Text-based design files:
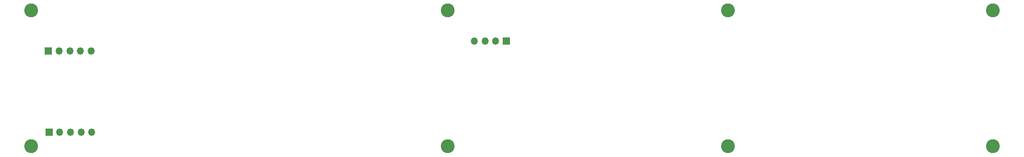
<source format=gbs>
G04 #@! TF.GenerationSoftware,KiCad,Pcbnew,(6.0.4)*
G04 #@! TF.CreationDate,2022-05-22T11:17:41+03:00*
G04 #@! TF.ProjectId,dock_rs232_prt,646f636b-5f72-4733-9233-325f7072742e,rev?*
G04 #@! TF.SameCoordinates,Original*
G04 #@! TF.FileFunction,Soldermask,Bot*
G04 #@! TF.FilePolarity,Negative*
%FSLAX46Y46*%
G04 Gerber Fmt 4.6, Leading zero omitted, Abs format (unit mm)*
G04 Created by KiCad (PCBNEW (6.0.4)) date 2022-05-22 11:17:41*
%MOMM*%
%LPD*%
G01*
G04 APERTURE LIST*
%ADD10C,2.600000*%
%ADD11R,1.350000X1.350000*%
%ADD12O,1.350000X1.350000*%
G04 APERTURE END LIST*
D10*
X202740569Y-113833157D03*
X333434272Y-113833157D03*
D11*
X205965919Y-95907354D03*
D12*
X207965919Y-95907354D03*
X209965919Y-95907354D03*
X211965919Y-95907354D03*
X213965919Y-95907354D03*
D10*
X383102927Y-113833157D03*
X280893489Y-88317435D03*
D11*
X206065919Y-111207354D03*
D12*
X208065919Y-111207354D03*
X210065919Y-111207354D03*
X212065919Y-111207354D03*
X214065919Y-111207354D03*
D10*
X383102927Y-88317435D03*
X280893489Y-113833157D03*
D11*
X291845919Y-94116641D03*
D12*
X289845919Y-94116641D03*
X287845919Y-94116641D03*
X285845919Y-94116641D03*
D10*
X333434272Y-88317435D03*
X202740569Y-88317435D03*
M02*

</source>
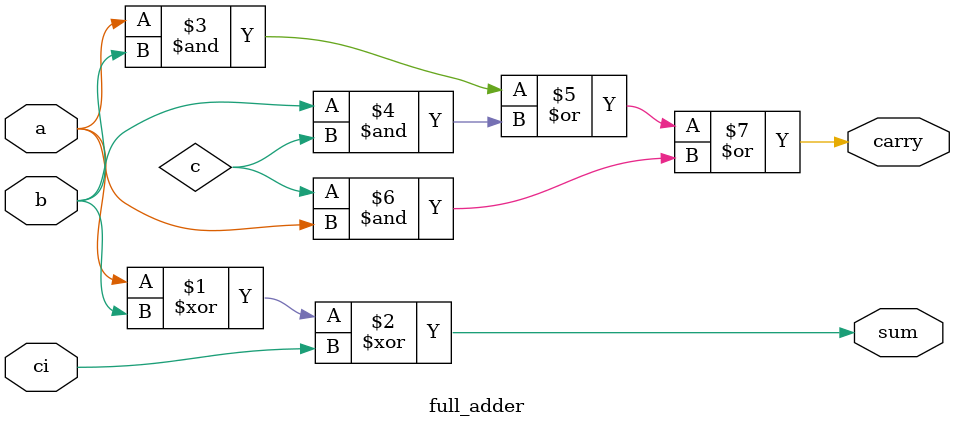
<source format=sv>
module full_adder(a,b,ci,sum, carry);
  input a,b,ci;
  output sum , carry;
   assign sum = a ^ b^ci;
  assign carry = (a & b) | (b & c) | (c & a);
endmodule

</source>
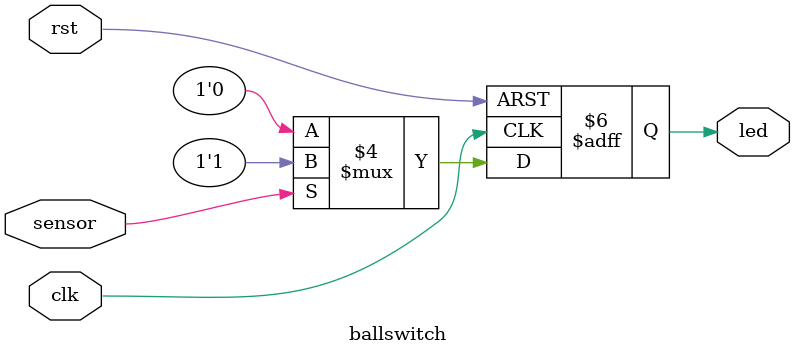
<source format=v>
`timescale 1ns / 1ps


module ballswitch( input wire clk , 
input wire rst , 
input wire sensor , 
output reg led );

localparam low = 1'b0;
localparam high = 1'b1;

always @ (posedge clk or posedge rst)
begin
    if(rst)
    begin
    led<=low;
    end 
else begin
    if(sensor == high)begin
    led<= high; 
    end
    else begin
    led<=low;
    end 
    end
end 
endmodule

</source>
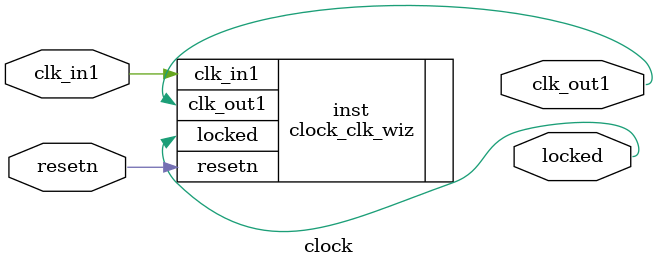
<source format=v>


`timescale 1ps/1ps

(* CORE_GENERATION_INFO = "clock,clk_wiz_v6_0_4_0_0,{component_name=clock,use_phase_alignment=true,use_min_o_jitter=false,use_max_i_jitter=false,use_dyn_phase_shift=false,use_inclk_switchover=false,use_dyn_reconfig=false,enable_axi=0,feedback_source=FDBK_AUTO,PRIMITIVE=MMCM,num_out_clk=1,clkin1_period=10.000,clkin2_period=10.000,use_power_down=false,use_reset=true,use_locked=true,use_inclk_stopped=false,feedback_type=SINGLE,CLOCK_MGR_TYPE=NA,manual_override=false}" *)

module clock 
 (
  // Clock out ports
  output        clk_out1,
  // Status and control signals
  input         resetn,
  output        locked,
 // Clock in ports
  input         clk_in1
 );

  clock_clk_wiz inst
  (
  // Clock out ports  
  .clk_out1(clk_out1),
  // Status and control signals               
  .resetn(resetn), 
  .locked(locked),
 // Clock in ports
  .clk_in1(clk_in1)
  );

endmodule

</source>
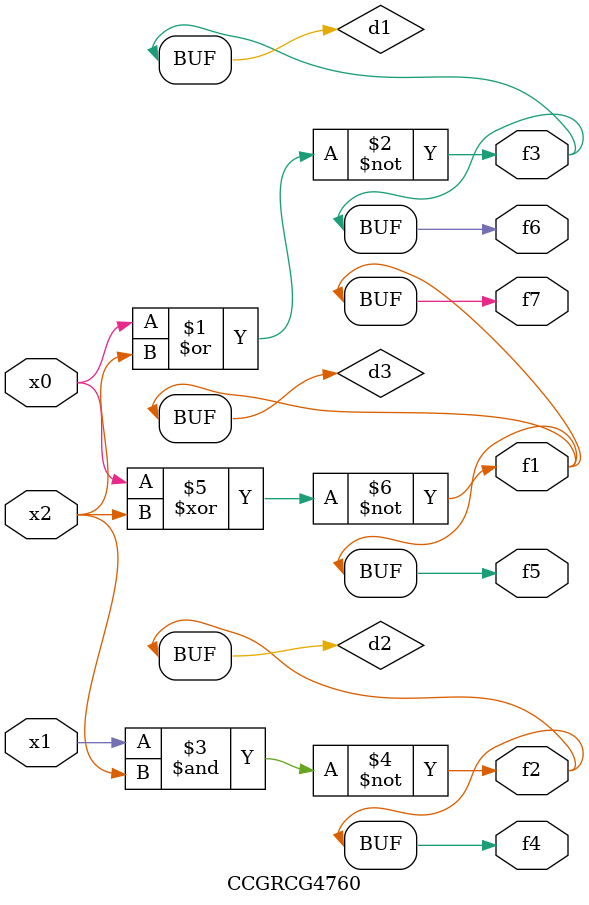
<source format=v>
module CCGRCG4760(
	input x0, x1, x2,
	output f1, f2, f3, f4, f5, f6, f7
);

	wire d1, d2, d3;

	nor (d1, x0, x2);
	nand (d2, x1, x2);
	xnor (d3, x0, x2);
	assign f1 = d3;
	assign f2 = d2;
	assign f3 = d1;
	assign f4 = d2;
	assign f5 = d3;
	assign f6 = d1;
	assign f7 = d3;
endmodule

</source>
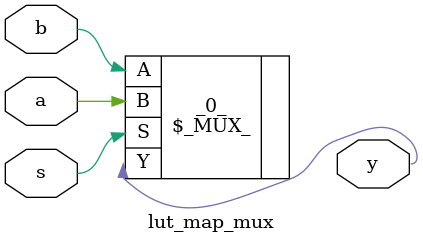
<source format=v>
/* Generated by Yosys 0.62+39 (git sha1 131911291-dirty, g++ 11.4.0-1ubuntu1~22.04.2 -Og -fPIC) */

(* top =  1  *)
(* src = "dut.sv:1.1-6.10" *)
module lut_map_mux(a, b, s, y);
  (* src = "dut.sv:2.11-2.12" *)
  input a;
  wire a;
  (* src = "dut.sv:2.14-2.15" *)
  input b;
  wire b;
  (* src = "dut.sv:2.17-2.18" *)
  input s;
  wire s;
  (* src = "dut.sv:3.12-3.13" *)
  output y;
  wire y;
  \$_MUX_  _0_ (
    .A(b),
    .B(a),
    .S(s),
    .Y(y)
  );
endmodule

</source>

**REQUEST:**
For the entries, state the number of lines that include the string "output". Add no other words.

**RESPONSE FOR THIS EXERCISE:**
6